The yen’s slide to a 40-year low is turning from a currency-market story into a survival test for Japan’s small businesses, with weak-yen-related bankruptcies rising to the highest first-half level since Tokyo Shoko Research began tracking companies that cite currency weakness as a direct cause of failure in 2022.
Tokyo Shoko Research said 45 companies went bankrupt in January-June because of weak-yen pressures, up 32.3% from a year earlier and 1.3 times the level recorded in the same period last year. The research firm said the figure was the highest for any first half since the yen’s current depreciation phase began in 2022.
The increase highlights the uneven impact of Japan’s currency weakness. A cheaper yen has lifted earnings for exporters, including automakers and trading houses, but it has raised import costs for smaller firms that rely on foreign food, fuel, raw materials and merchandise. Many of these firms have limited pricing power and face intense competition, making it difficult to pass higher costs on to customers.
The pressure was most visible in the wholesale sector, which accounted for 23 of the 45 weak-yen-related bankruptcies, or 51.1% of the total. Retailers followed with nine cases, while manufacturers recorded five, services four and transport firms three, according to Tokyo Shoko Research.
Although the number of bankruptcies rose, total liabilities fell 74.7% from a year earlier to ¥22.67 billion, suggesting that the latest wave was concentrated among small and micro-sized firms rather than large corporate failures. Tokyo Shoko Research said last year’s figure had been inflated by one major paper company bankruptcy, while this year’s cases were centred more heavily on smaller businesses.
One example was Tokyo-based Merry Time Foods, an importer of crab, shrimp and tuna from other Asian countries, which went bankrupt in May after citing weaker profitability caused by the yen’s fall and political instability in supplier countries.
The yen sank to 162.84 per dollar overnight, its weakest level in 40 years, before trading around 162.50 in early Thursday trading, Reuters reported. The currency has come under renewed pressure from a strong US dollar and expectations that US interest rates may rise further, keeping the Japan-US rate gap wide enough to encourage demand for dollar assets.
A persistently weak yen is feeding into import costs and price pressures across Japan’s economy. Reuters reported that the currency slide, together with energy-price shocks linked to Middle East tensions, has added to inflation risks, prompting Bank of Japan officials to warn about the danger of falling behind the curve on price pressures.
That leaves the BOJ with a difficult policy trade-off. Higher interest rates could help support the yen by narrowing the gap with US rates, but they would also raise borrowing costs for smaller firms already struggling with imported inflation, wage increases and labour shortages.
Another pressure point is emerging in foreign-exchange hedging.
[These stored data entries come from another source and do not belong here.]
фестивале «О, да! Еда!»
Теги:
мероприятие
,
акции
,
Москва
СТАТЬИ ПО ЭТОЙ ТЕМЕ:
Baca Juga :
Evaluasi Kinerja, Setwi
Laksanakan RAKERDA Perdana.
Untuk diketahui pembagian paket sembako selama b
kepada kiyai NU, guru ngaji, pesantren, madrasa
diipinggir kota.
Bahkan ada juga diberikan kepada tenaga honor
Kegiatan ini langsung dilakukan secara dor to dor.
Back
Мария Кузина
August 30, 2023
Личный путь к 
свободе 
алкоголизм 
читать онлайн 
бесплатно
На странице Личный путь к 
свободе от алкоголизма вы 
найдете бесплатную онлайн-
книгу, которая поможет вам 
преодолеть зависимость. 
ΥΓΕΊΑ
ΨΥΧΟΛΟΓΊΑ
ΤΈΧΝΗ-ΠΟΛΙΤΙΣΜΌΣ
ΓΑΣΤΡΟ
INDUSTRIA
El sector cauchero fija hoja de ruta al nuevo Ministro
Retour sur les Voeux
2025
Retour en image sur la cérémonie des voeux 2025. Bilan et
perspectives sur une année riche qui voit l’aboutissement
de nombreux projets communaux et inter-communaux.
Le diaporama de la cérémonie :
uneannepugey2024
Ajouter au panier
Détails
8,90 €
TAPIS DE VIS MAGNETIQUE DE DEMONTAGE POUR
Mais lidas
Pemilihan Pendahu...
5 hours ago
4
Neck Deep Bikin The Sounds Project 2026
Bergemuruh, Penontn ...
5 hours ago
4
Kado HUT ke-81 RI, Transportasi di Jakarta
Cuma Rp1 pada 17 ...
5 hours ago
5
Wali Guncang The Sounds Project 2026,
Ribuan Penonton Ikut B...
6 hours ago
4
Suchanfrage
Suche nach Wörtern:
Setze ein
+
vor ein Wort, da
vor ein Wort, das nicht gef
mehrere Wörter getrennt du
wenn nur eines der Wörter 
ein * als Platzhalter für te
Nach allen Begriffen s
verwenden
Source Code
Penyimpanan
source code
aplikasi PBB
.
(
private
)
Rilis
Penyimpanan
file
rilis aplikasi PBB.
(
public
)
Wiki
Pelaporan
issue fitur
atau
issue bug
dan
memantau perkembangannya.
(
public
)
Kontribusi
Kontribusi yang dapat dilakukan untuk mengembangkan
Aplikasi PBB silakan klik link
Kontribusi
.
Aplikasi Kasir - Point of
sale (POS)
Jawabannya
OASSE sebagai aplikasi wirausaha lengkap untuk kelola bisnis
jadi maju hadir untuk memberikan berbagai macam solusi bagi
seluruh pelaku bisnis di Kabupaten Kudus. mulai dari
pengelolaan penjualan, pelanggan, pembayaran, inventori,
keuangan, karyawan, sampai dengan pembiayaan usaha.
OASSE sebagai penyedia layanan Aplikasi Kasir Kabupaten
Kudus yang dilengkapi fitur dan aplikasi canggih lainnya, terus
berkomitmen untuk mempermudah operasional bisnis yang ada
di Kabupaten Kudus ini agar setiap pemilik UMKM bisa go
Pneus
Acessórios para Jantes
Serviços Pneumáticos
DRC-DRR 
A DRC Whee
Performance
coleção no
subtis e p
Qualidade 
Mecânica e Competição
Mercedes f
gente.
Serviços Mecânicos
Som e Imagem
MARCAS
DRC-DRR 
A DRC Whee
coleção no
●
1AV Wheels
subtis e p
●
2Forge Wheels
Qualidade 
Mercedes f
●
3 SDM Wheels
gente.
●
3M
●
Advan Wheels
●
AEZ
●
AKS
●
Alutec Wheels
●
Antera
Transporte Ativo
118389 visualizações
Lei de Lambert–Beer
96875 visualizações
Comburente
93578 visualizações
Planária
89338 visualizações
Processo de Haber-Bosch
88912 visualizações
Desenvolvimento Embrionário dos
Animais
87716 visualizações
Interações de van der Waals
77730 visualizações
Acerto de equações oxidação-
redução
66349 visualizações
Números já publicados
Some small importers have used structured products known as reverse knockout options to reduce upfront hedging costs, but these contracts can stop providing protection once the yen reaches a preset level.
Analysts estimate that many remaining knockout levels are clustered between 163 and 170 yen per dollar, just above current market levels. If the yen weakens further, more firms could lose their hedges and be forced to buy dollars in the spot market or enter new hedges at less favourable rates.
Tokyo Shoko Research expects weak-yen-related bankruptcies to remain elevated for some time, particularly among wholesalers, retailers and manufacturers with limited ability to raise prices.
The figures add to signs that Japan’s broader bankruptcy trend is worsening. Corporate bankruptcies in 2025 rose to 10,300, the highest level since 2013, as rising raw material costs and labour shortages weighed on businesses, according to an earlier Tokyo Shoko Research survey reported by Reuters.
For Japan’s small firms, the weak yen is no longer merely a market headline. It is becoming a balance-sheet problem, exposing a widening divide between large exporters that benefit from currency weakness and import-dependent businesses that are being pushed closer to insolvency.